“Oh Dios, harás morir al impío; apartaos, pues, de mí, hombres sanguinarios. Porque blasfemias dicen ellos contra ti; tus enemigos toman en vano tu nombre. ¿No odio, oh Señor, a los que te aborrecen, y me enardezco contra tus enemigos? Los aborrezco por completo; los tengo por enemigos. Examíname, oh Dios, y conoce mi corazón; pruébame y conoce mis pensamientos. Y ve si hay en mí camino de perversidad, y guíame en el camino eterno” (Salmo 139:19-24).

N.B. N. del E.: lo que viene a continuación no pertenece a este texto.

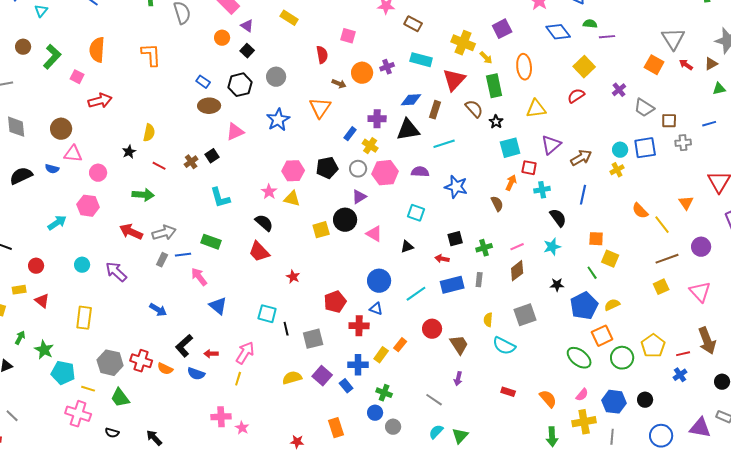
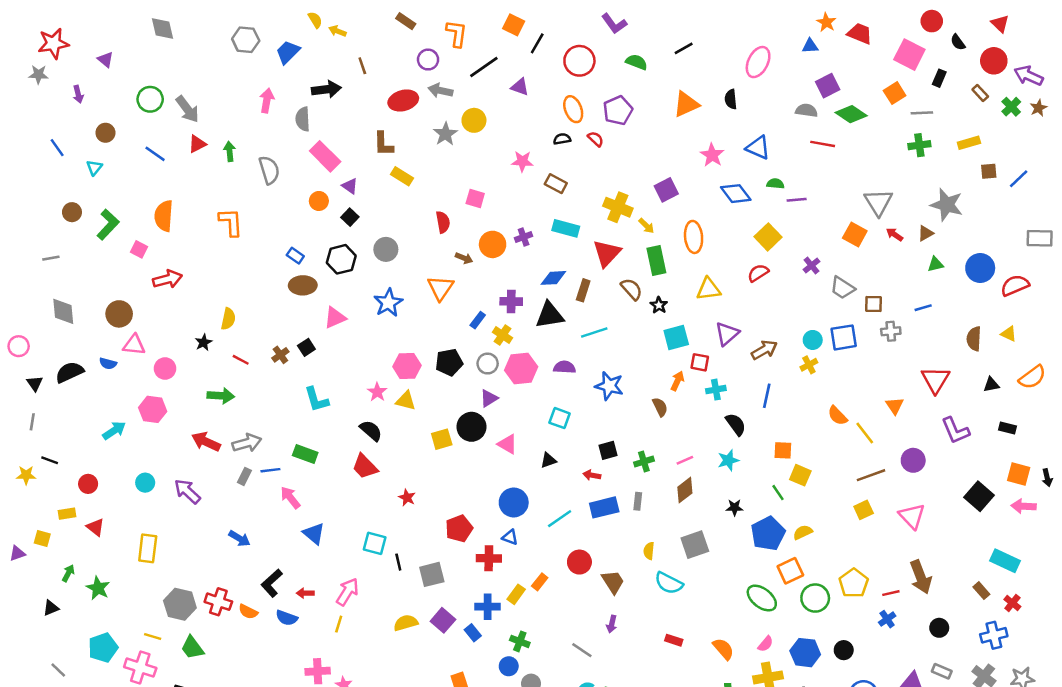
cyan pentagon: (63, 373) -> (103, 648), moved, turned -30

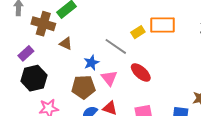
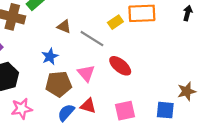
brown triangle: (66, 44) -> (64, 27), moved
blue star: (91, 63) -> (50, 56), moved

David deseaba que el juicio divino cayera sobre sus enemigos violentos e impíos. Tales peticiones, dictadas por la indignación ante el mal, serán retomadas en las oraciones de los mártires de un periodo aún futuro (Apocalipsis 6:10). Hoy en día, Jesús pide a los cristianos amar a sus enemigos y orar por los que los ultrajan (Mateo 5:44). El cristiano no quiere que el pecador muera, sino que se convierta a Cristo para que reciba el perdón y la vida eterna.
Al principio del salmo David comprendió, con temor, que el Señor examinaba su interior. Luego quiso que el Señor examinara sus pensamientos, sus actos, sus palabras, pero también su corazón (donde se origina todo), para que lo guardara de todo pecado.
¿Cómo poner en práctica estos versículos? Puedo decir al Señor: «No puedo guardarme del mal por mí mismo. No puedo discernir lo que podría llevarme a hacer el mal. Ilumíname. Enséñame a amarte y a hacer lo que te agrada».